> **Source data**:

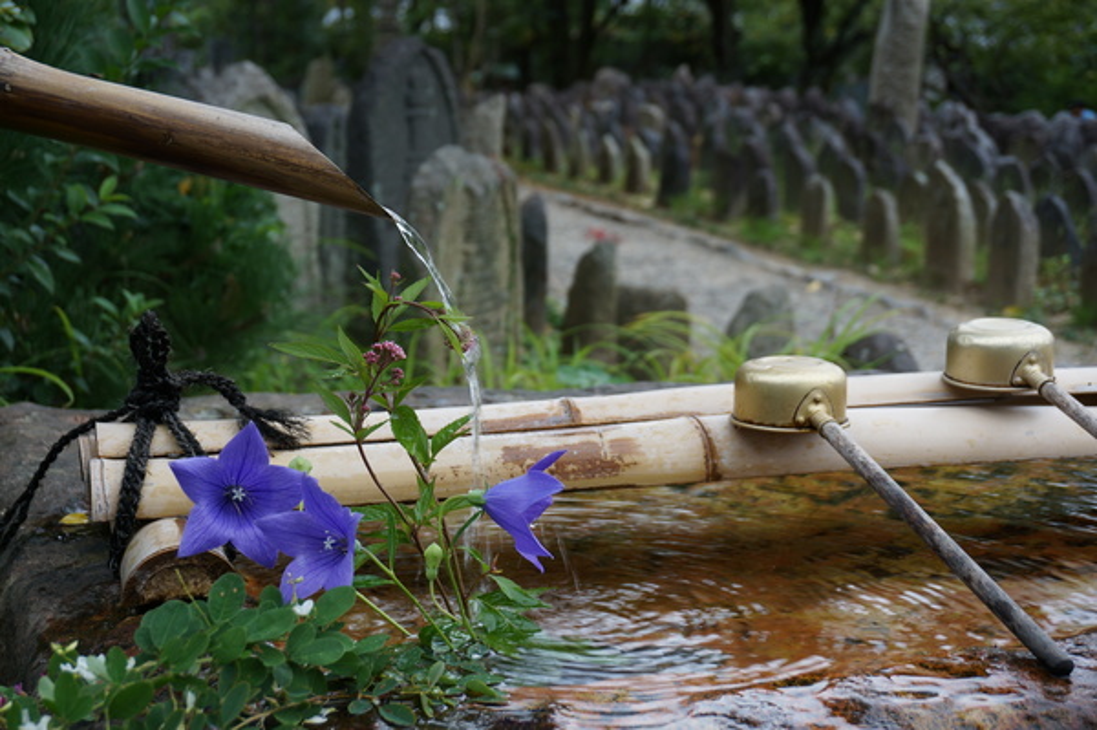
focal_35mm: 56
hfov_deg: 36.0
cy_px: 365
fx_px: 1690
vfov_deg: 24.4
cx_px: 548
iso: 125
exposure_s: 1/60
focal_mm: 37
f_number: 5.6
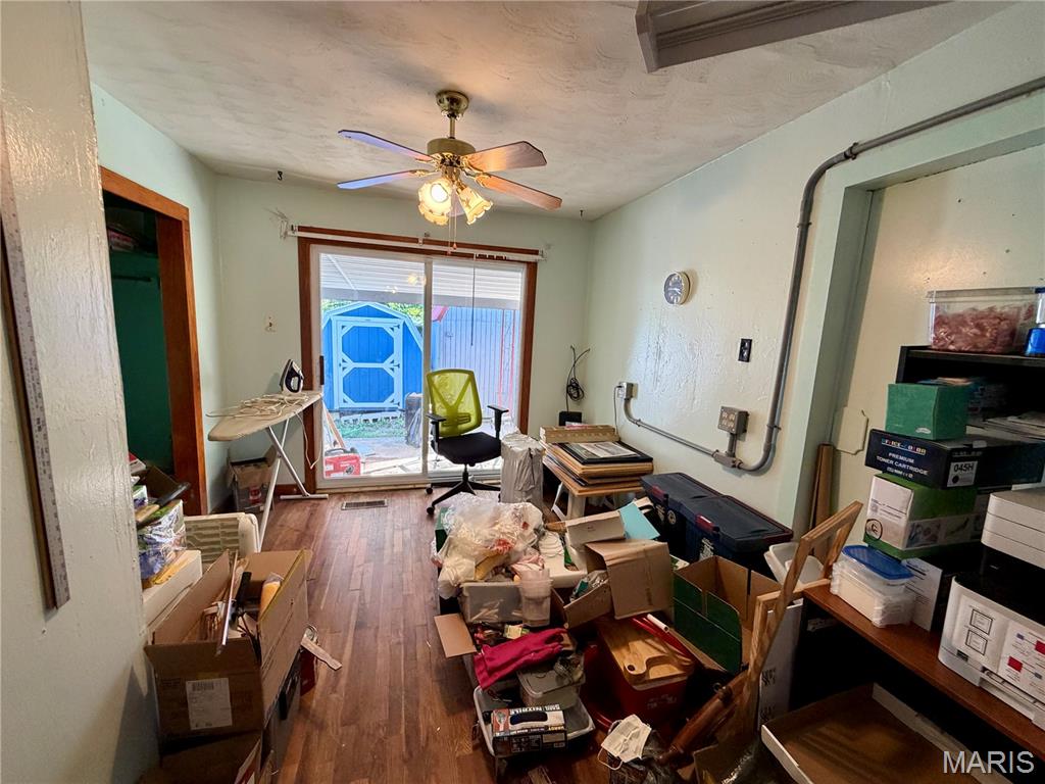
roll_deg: -2.6
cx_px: 522
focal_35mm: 14
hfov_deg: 102.1
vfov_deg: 85.7
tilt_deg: -8.2
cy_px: 392
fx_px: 423
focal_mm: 2.22
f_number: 2.2
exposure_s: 1/60
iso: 250
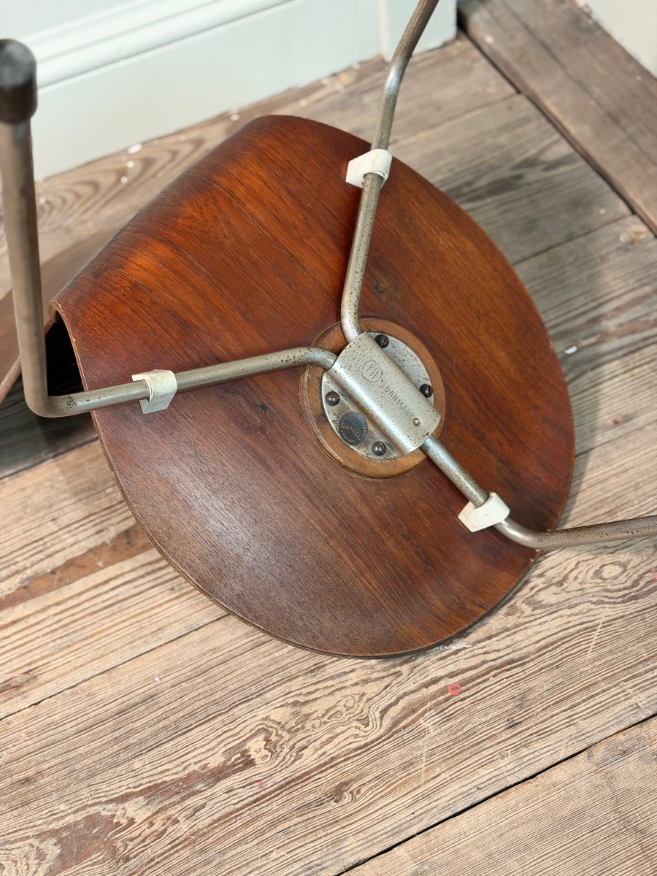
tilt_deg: -53.1
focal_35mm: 48
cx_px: 328
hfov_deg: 30.3
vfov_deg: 39.7
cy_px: 438
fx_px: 1215
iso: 200
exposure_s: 1/33
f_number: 1.78
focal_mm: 6.76
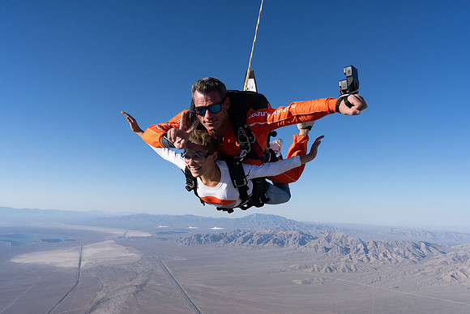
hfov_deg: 73.7
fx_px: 313
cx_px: 235
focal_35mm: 24
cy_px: 157
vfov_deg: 53.2
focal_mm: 24
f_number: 9
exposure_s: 1/2000
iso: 800
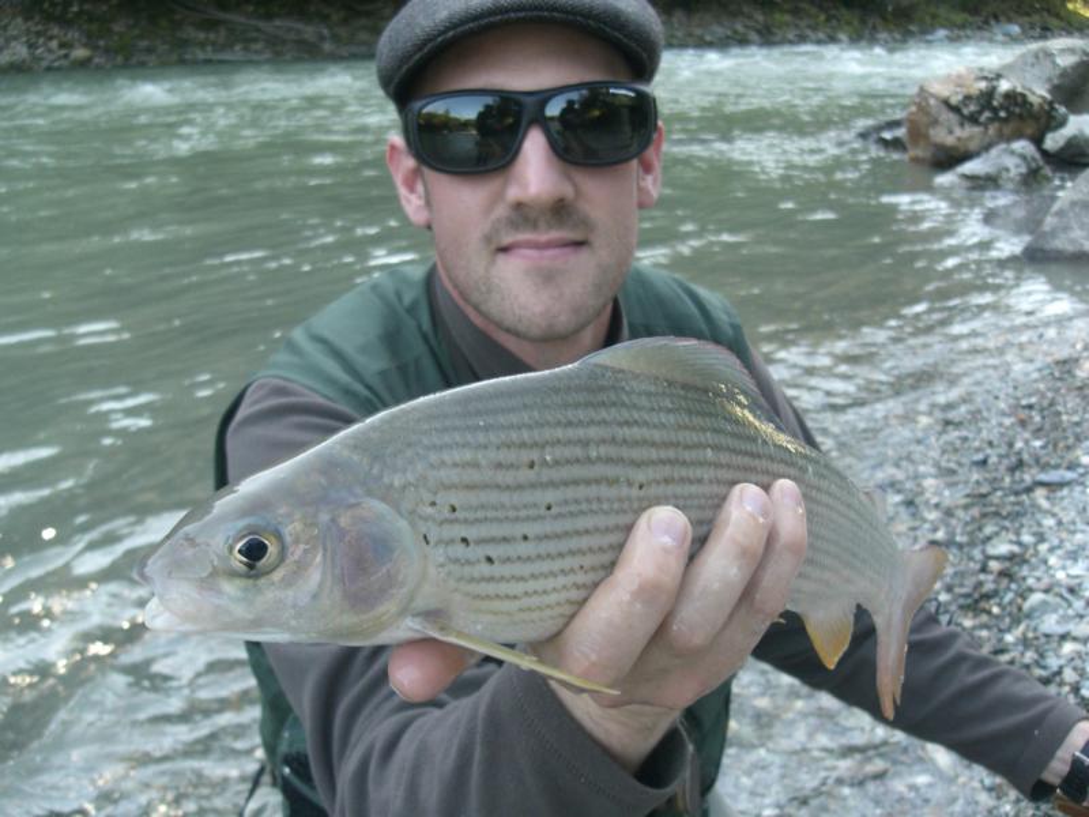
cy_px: 408
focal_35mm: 38
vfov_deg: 37.7
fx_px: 1195
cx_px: 544
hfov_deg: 49.0
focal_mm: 6.3
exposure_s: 1/100
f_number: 3.1
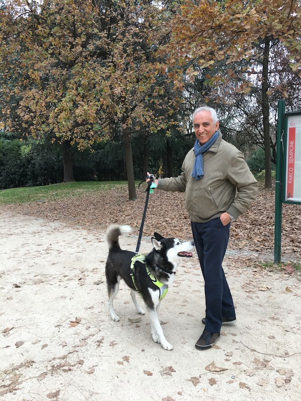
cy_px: 200
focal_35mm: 29
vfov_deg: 61.7
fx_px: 336
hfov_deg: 48.2
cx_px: 150
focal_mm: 4.15
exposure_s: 1/100
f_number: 2.2
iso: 32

> **What this task involves**: Set the entire listing down again, exact in every line, without any pictures.

> **Reply to the exercise**:
focal_35mm: 56
hfov_deg: 36.0
cy_px: 365
fx_px: 1690
vfov_deg: 24.4
cx_px: 548
iso: 125
exposure_s: 1/60
focal_mm: 37
f_number: 5.6
roll_deg: -2.6
cx_px: 522
focal_35mm: 14
hfov_deg: 102.1
vfov_deg: 85.7
tilt_deg: -8.2
cy_px: 392
fx_px: 423
focal_mm: 2.22
f_number: 2.2
exposure_s: 1/60
iso: 250
tilt_deg: -53.1
focal_35mm: 48
cx_px: 328
hfov_deg: 30.3
vfov_deg: 39.7
cy_px: 438
fx_px: 1215
iso: 200
exposure_s: 1/33
f_number: 1.78
focal_mm: 6.76
hfov_deg: 73.7
fx_px: 313
cx_px: 235
focal_35mm: 24
cy_px: 157
vfov_deg: 53.2
focal_mm: 24
f_number: 9
exposure_s: 1/2000
iso: 800
cy_px: 408
focal_35mm: 38
vfov_deg: 37.7
fx_px: 1195
cx_px: 544
hfov_deg: 49.0
focal_mm: 6.3
exposure_s: 1/100
f_number: 3.1
cy_px: 200
focal_35mm: 29
vfov_deg: 61.7
fx_px: 336
hfov_deg: 48.2
cx_px: 150
focal_mm: 4.15
exposure_s: 1/100
f_number: 2.2
iso: 32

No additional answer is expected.